Please Wait
8149
Hadis kitaplarında ve mefatihu’l – cinan adlı dua kitabında zikredilen hadisi şerifi iki açıdan önemli ve ehemmiyeti vardır: Birisi imamet ve velayet diğeri ısmet (masumiyet) cihetidir.

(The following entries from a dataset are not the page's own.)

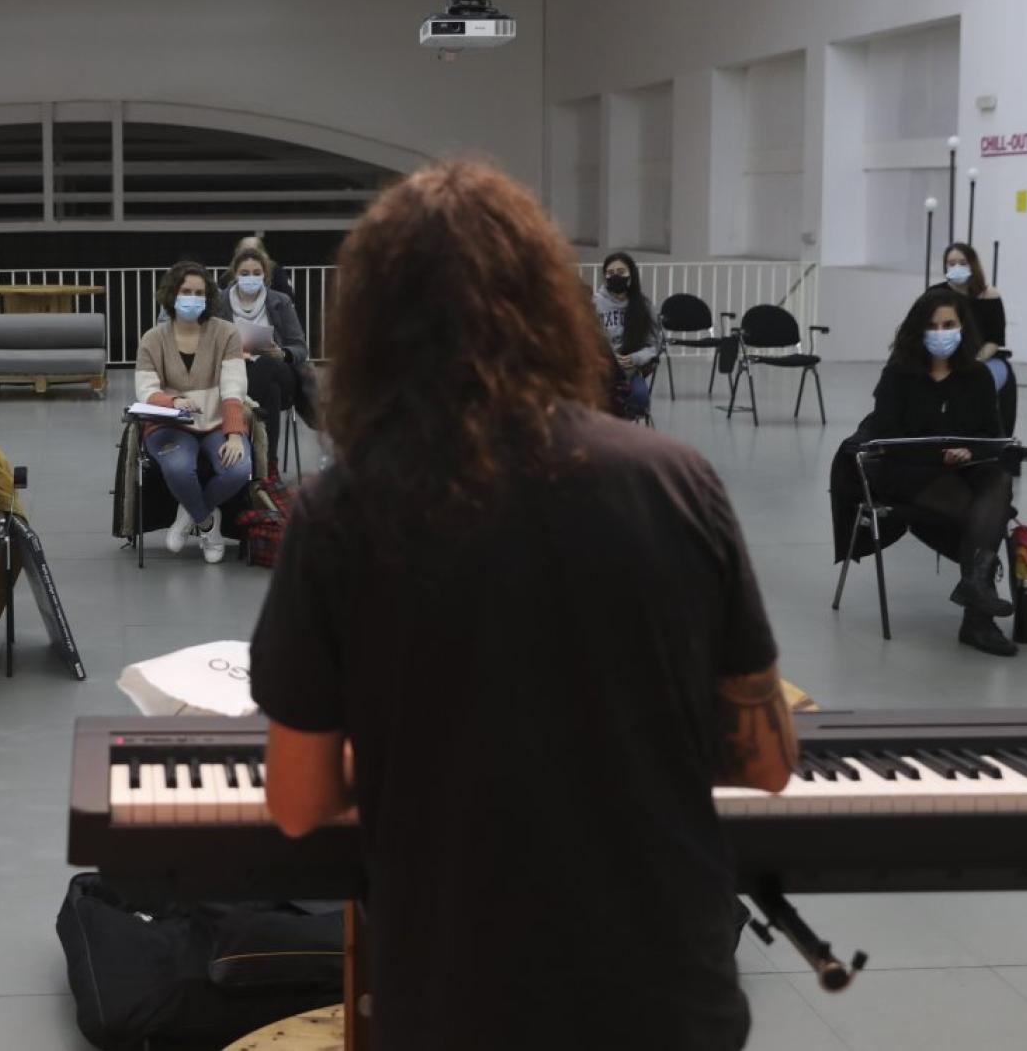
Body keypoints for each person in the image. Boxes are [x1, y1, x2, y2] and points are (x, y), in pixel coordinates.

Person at [249, 161, 794, 1051]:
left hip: (460, 993)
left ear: (375, 327)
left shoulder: (341, 510)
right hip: (669, 994)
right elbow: (766, 763)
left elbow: (302, 800)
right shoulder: (675, 480)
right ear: (550, 305)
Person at [861, 289, 1017, 655]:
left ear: (962, 328)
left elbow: (990, 438)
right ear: (919, 330)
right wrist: (938, 454)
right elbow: (886, 434)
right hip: (907, 470)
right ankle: (979, 616)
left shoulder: (977, 376)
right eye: (933, 326)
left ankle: (975, 590)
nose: (941, 332)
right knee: (985, 517)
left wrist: (968, 451)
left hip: (963, 468)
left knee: (997, 480)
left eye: (949, 325)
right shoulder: (898, 374)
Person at [136, 262, 252, 562]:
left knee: (238, 470)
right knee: (177, 467)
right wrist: (172, 402)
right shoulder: (152, 338)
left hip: (216, 423)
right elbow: (146, 390)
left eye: (199, 293)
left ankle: (188, 513)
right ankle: (207, 525)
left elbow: (233, 386)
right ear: (172, 295)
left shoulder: (226, 333)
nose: (193, 298)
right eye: (186, 291)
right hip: (168, 425)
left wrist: (235, 434)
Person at [221, 247, 309, 454]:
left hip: (279, 370)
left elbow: (300, 348)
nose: (250, 278)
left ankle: (240, 419)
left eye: (256, 273)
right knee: (272, 392)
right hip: (236, 374)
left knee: (269, 364)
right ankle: (267, 467)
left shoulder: (281, 301)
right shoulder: (220, 302)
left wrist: (283, 353)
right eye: (244, 273)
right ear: (234, 275)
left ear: (265, 275)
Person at [935, 242, 1015, 433]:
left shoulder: (990, 295)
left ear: (973, 265)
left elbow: (995, 339)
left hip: (985, 358)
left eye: (962, 263)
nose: (956, 268)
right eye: (951, 263)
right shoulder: (936, 295)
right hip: (944, 358)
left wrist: (975, 361)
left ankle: (989, 439)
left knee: (981, 383)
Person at [593, 251, 662, 420]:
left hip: (630, 370)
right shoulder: (594, 303)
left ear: (631, 276)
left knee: (640, 398)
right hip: (599, 369)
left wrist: (635, 358)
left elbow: (654, 345)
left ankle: (622, 433)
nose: (615, 277)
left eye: (621, 272)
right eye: (610, 273)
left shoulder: (644, 305)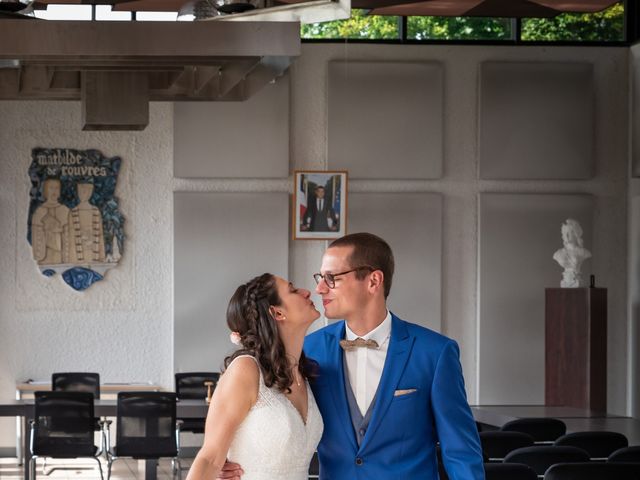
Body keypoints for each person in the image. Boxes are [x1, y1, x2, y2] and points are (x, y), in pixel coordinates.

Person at [220, 233, 484, 480]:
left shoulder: (435, 353)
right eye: (320, 278)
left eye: (332, 278)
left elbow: (460, 452)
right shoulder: (307, 350)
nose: (320, 289)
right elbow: (262, 405)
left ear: (373, 281)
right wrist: (224, 459)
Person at [186, 273, 324, 480]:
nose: (307, 292)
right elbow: (210, 458)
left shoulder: (303, 373)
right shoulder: (246, 370)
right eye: (294, 290)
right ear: (277, 312)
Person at [31, 178, 70, 265]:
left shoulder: (64, 210)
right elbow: (36, 235)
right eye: (51, 188)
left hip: (61, 254)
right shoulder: (39, 211)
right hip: (45, 254)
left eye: (57, 188)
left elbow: (68, 235)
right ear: (45, 190)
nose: (54, 191)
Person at [68, 183, 106, 264]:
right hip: (77, 257)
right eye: (80, 191)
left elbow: (100, 235)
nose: (82, 194)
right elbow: (71, 237)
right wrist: (72, 258)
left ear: (90, 192)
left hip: (93, 255)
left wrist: (101, 256)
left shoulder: (95, 211)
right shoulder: (73, 212)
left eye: (85, 191)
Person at [553, 218, 591, 288]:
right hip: (565, 280)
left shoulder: (583, 252)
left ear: (576, 234)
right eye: (564, 232)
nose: (566, 235)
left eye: (569, 232)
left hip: (576, 279)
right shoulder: (558, 253)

Ehlibeyt’in İmamet ve velayeti bazı şahit ve delilerle hadiste sabit ediliyor. Peygamber (s.a.a.) hadisin kendisinde nakledilmiş o has eylemi ve söylemi ile velayet ve imameti Ehlibeyte has kılıyor. Ehlibeyt hariç hiç kimsenin içinde bulunmadığı evde onları bir aba (cübbe) altında toplaması ve Hz. Ali’nin halifeliğine delalet eden cümleleri sarf etmesi ve en sonda Peygamber (s.a.a.) ile Ehlibeyt arasında var olan derin bağa delalet eden yüklemleri istifade etmesi bunun delilidir. Ehlibeytin (a.s.) ısmetininin ispatlaması itikadi ve kelami kaynak kitaplarında şu aşağıdaki cümleye isnat ediliyor: “Onlardan ricsi (pislik ve kötülük) götür ve onları tertemiz kıl. Dolayısıyla hadiste iki önemli mesele; birisi imamet diğeri ismet var olmaktadır.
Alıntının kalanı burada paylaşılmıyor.